Aim of the task: Copy out every line of the records below, swapping each "family" for "family name" and leaving all else unchanged. Omit the pictures.

Records for this task:
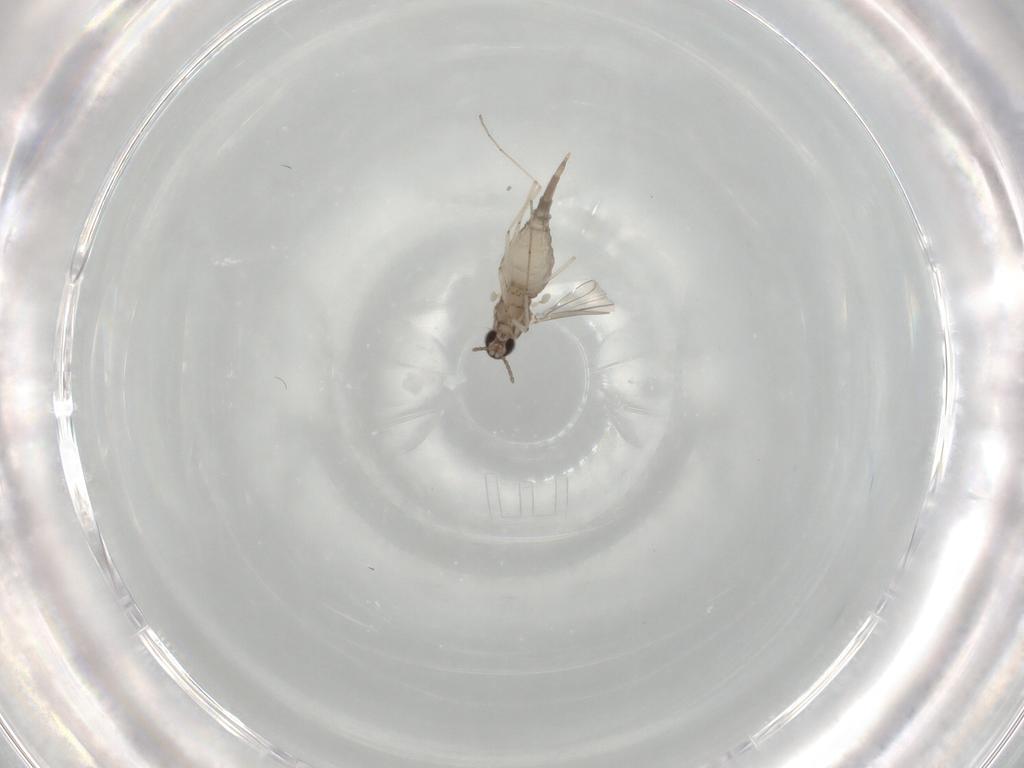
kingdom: Animalia
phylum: Arthropoda
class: Insecta
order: Diptera
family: Cecidomyiidae
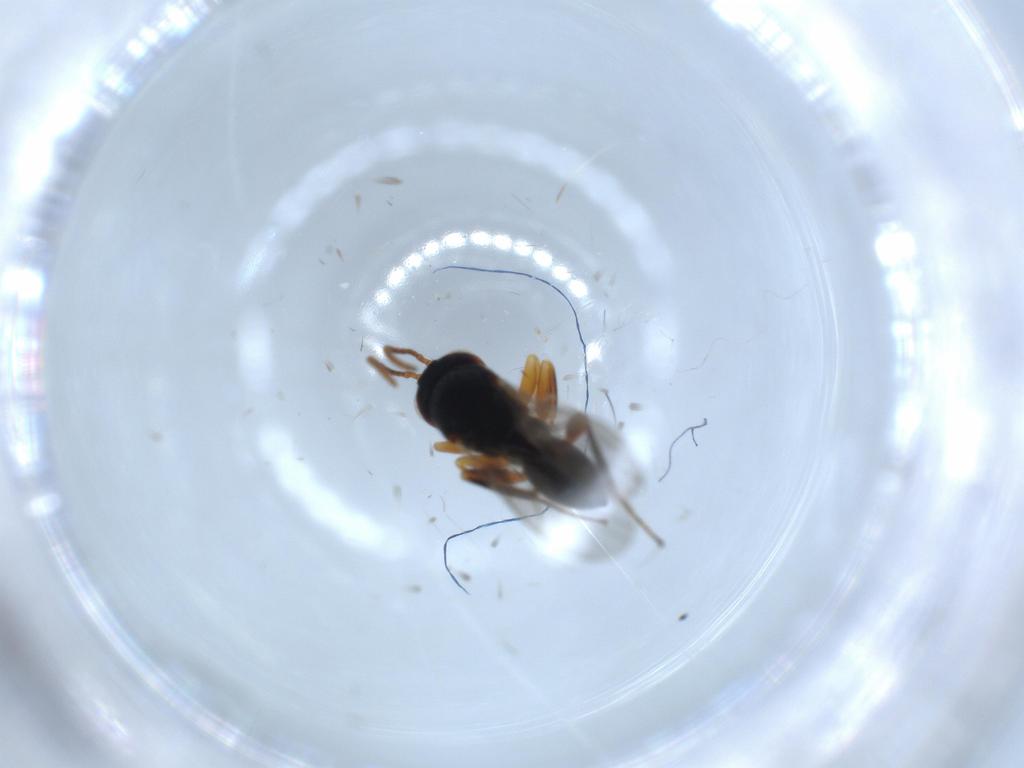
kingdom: Animalia
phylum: Arthropoda
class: Insecta
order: Hymenoptera
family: Cynipidae
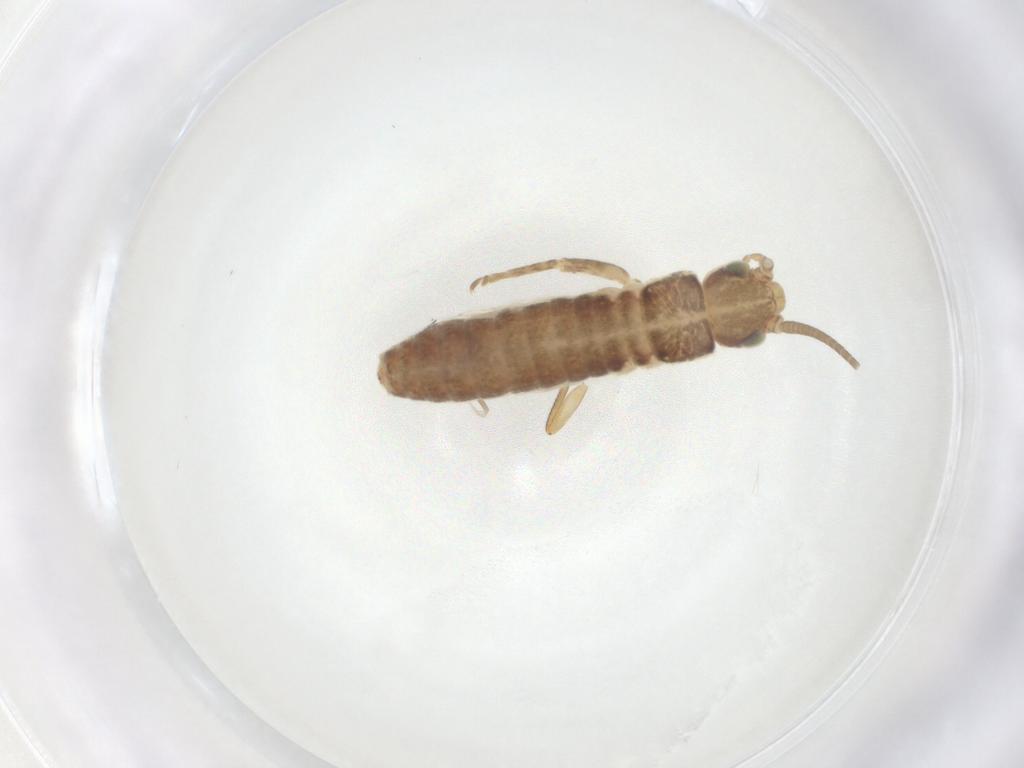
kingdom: Animalia
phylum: Arthropoda
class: Insecta
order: Orthoptera
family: Gryllidae
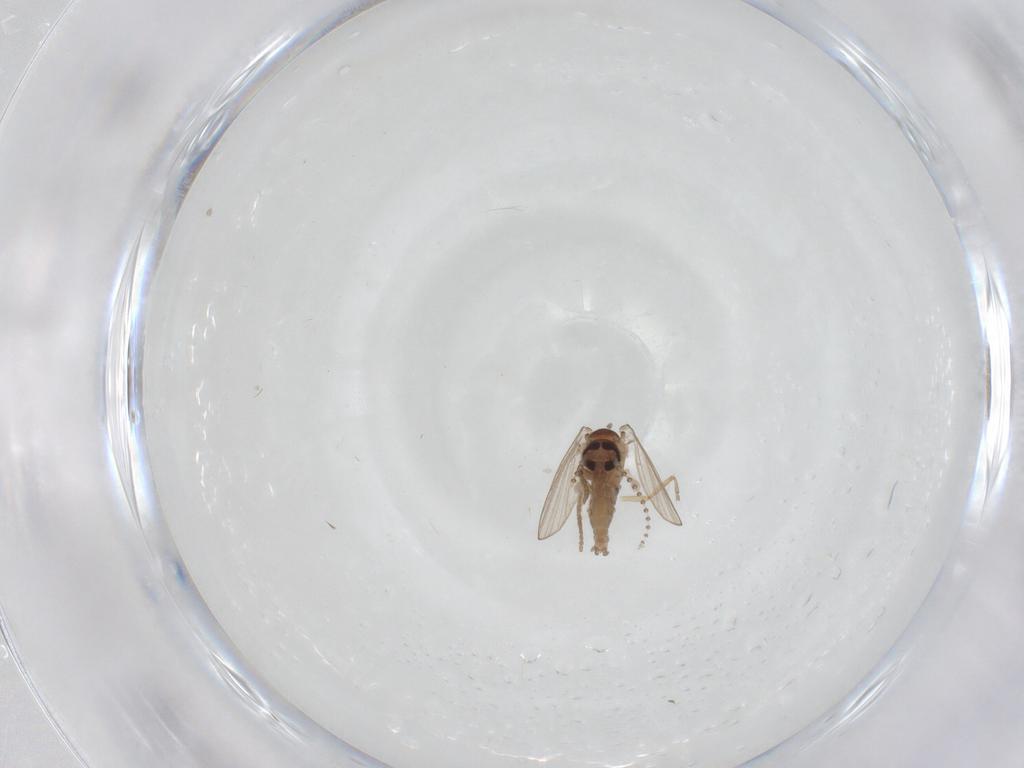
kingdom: Animalia
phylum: Arthropoda
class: Insecta
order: Diptera
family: Psychodidae
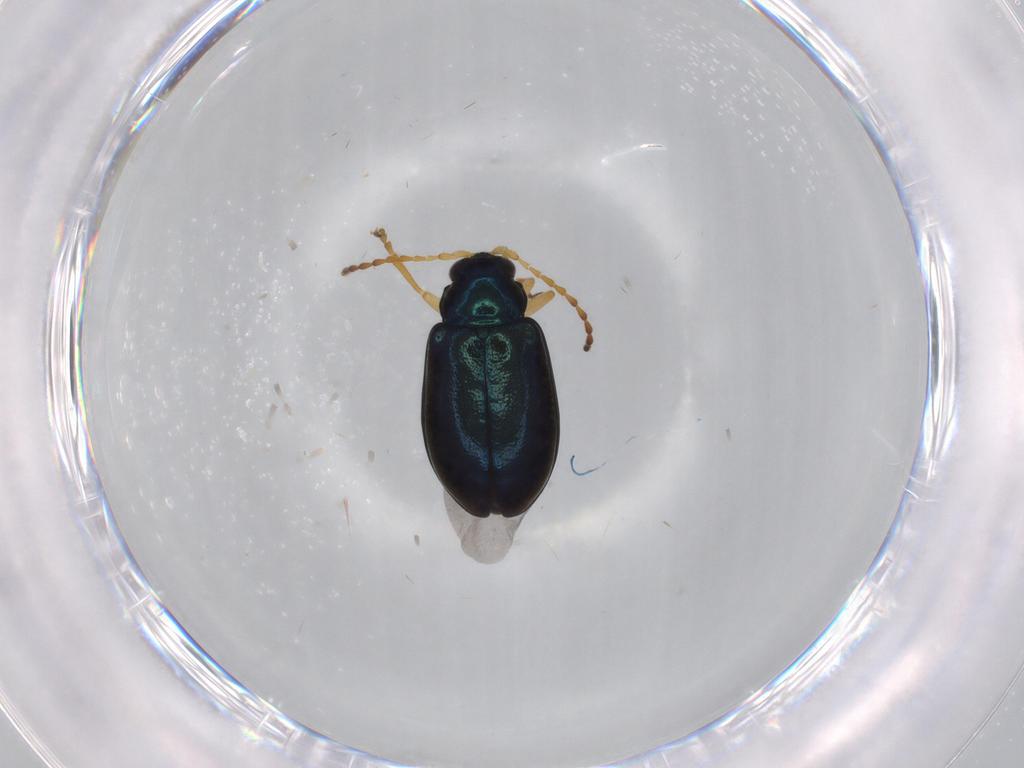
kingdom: Animalia
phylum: Arthropoda
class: Insecta
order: Coleoptera
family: Chrysomelidae
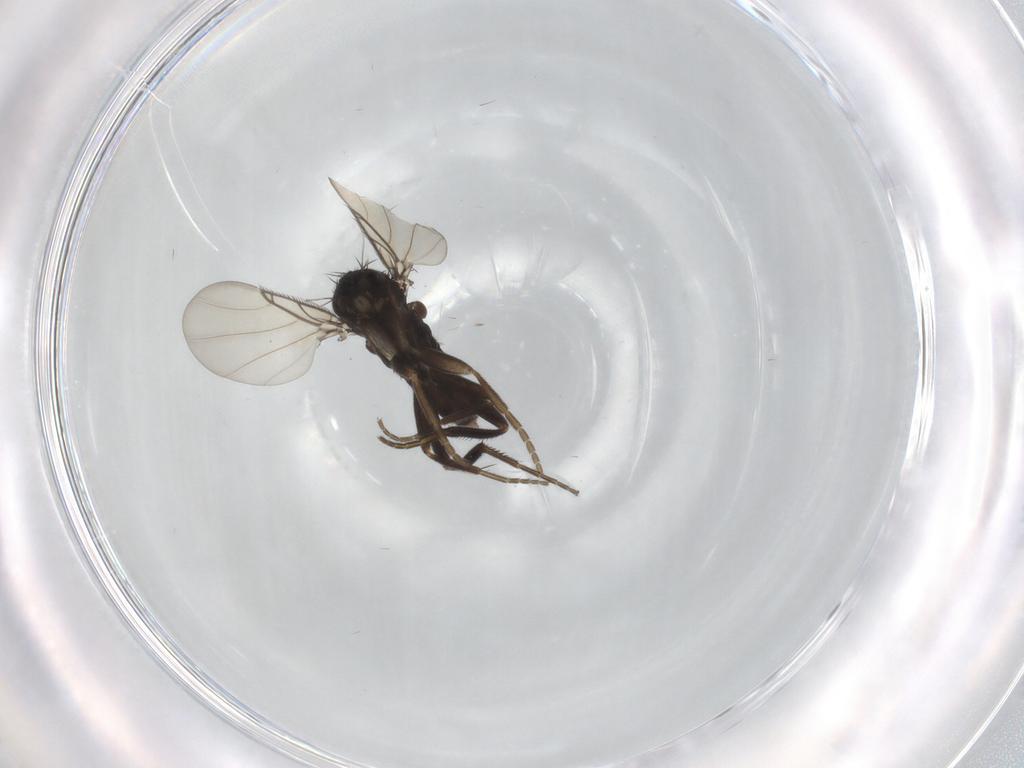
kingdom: Animalia
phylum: Arthropoda
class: Insecta
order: Diptera
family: Phoridae
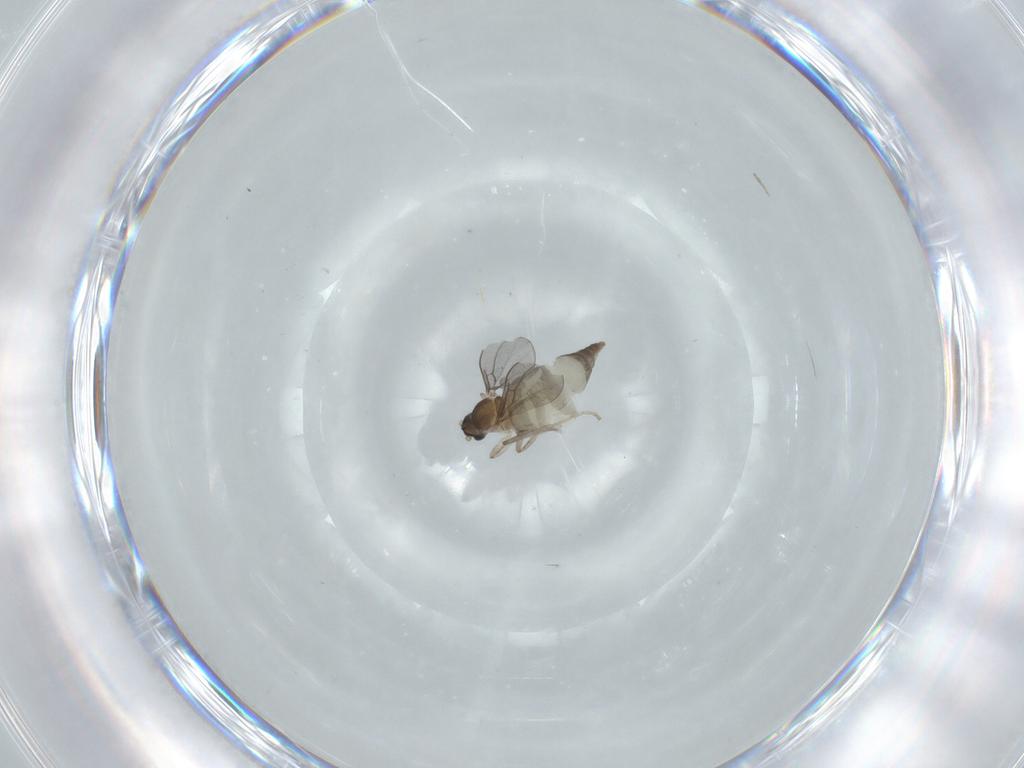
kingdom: Animalia
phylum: Arthropoda
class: Insecta
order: Diptera
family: Cecidomyiidae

The output:
kingdom: Animalia
phylum: Arthropoda
class: Insecta
order: Diptera
family name: Cecidomyiidae
kingdom: Animalia
phylum: Arthropoda
class: Insecta
order: Hymenoptera
family name: Cynipidae
kingdom: Animalia
phylum: Arthropoda
class: Insecta
order: Orthoptera
family name: Gryllidae
kingdom: Animalia
phylum: Arthropoda
class: Insecta
order: Diptera
family name: Psychodidae
kingdom: Animalia
phylum: Arthropoda
class: Insecta
order: Coleoptera
family name: Chrysomelidae
kingdom: Animalia
phylum: Arthropoda
class: Insecta
order: Diptera
family name: Phoridae
kingdom: Animalia
phylum: Arthropoda
class: Insecta
order: Diptera
family name: Cecidomyiidae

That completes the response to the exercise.